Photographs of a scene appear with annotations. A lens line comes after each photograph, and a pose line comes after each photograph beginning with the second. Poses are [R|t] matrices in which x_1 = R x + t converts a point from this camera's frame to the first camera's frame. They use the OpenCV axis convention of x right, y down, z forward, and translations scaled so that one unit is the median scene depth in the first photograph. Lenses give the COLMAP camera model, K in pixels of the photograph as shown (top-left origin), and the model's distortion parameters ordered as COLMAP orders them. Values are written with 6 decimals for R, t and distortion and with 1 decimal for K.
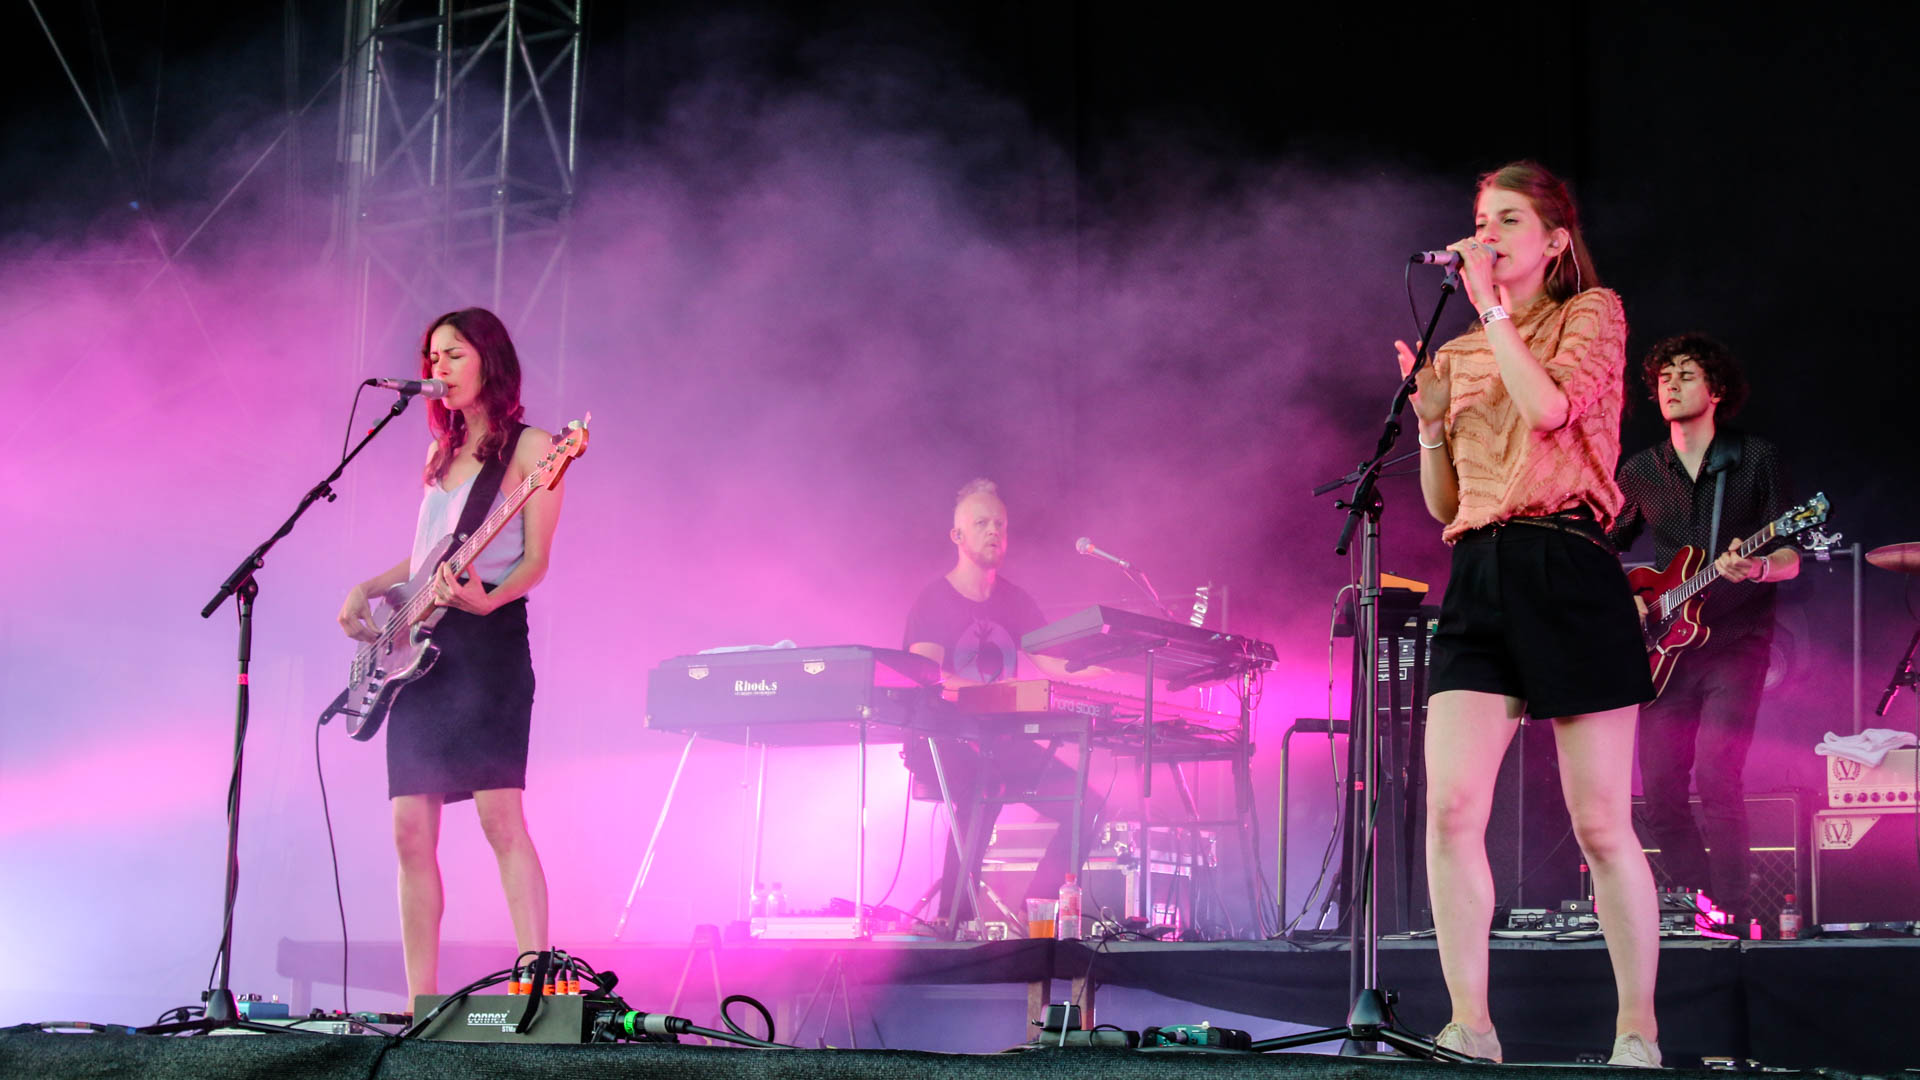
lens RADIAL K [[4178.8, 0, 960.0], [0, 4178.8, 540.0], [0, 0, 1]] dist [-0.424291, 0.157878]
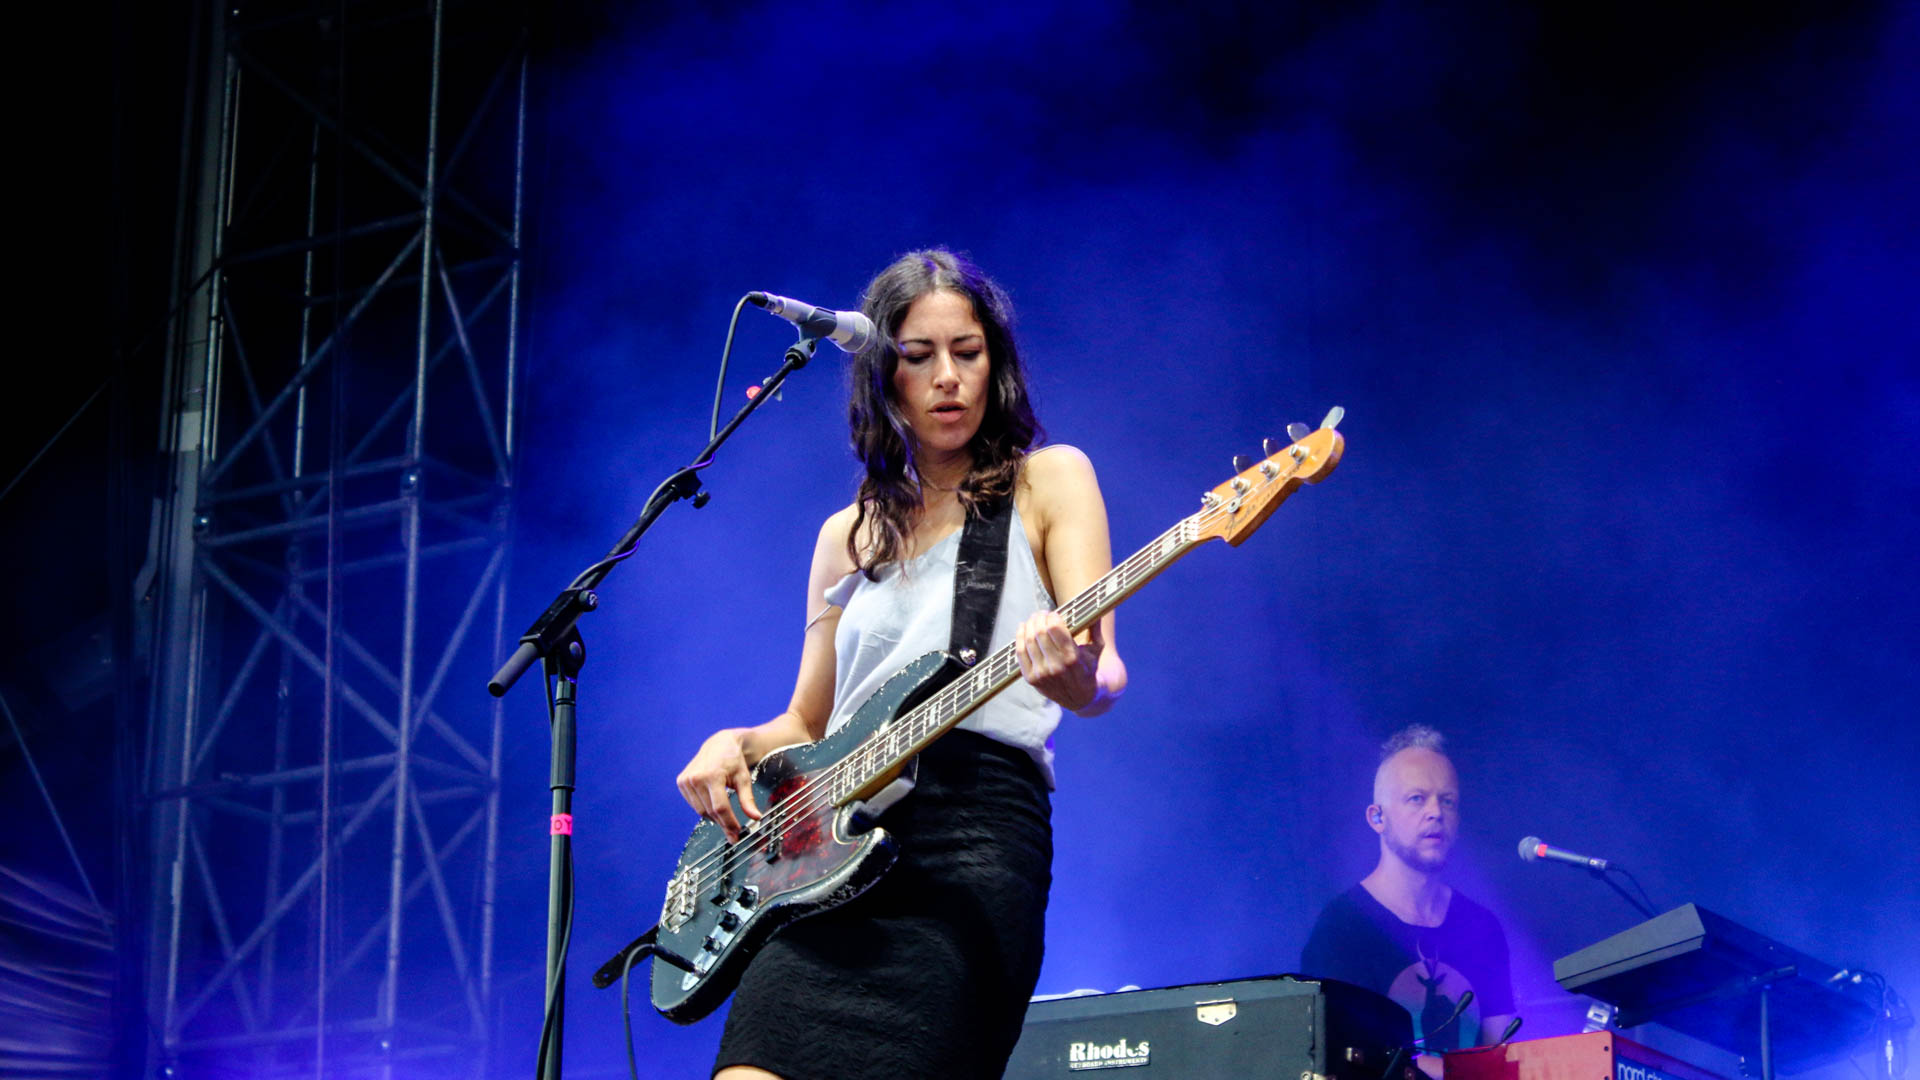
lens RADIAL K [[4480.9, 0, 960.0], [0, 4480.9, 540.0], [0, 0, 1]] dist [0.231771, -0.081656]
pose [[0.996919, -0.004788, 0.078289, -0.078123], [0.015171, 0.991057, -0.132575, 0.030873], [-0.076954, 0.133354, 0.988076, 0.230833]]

--------

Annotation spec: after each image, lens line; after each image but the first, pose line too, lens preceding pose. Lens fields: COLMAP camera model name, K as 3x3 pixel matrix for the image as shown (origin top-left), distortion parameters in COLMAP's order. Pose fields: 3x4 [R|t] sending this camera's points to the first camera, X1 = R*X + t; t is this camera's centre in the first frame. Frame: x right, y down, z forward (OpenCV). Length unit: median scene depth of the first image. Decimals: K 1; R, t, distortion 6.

--------

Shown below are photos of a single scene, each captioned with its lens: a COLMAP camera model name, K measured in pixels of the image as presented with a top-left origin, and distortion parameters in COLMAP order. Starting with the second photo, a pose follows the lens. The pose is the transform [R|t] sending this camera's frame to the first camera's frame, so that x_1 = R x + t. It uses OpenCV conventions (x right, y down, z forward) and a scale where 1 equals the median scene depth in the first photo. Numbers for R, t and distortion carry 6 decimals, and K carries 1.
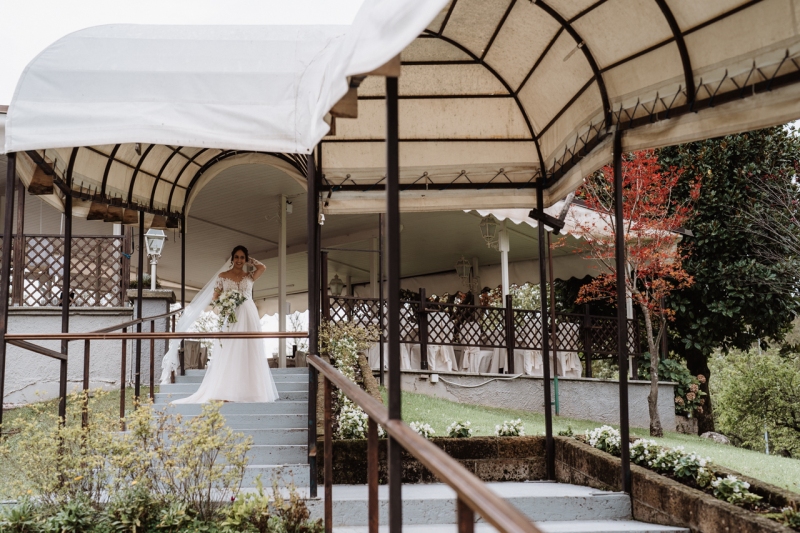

--------

● **WHAT TO WORK ON**
Scan the lines above, and whenever one holds the string "image", copy it.

● **OUTPUT**
Annotation spec: after each image, lens line; after each image but the first, pose line too, lens preceding pose. Lens fields: COLMAP camera model name, K as 3x3 pixel matrix for the image as shown (origin top-left), distortion parameters in COLMAP's order. Pose fields: 3x4 [R|t] sending this camera's points to the first camera, X1 = R*X + t; t is this camera's centre in the first frame. Frame: x right, y down, z forward (OpenCV). Length unit: median scene depth of the first image. Decimals: K 1; R, t, distortion 6.
Shown below are photos of a single scene, each captioned with its lens: a COLMAP camera model name, K measured in pixels of the image as presented with a top-left origin, and distortion parameters in COLMAP order. Starting with the second photo, a pose follows the lens. The pose is the transform [R|t] sending this camera's frame to the first camera's frame, so that x_1 = R x + t. It uses OpenCV conventions (x right, y down, z forward) and a scale where 1 equals the median scene depth in the first photo. Numbers for R, t and distortion carry 6 decimals, and K carries 1.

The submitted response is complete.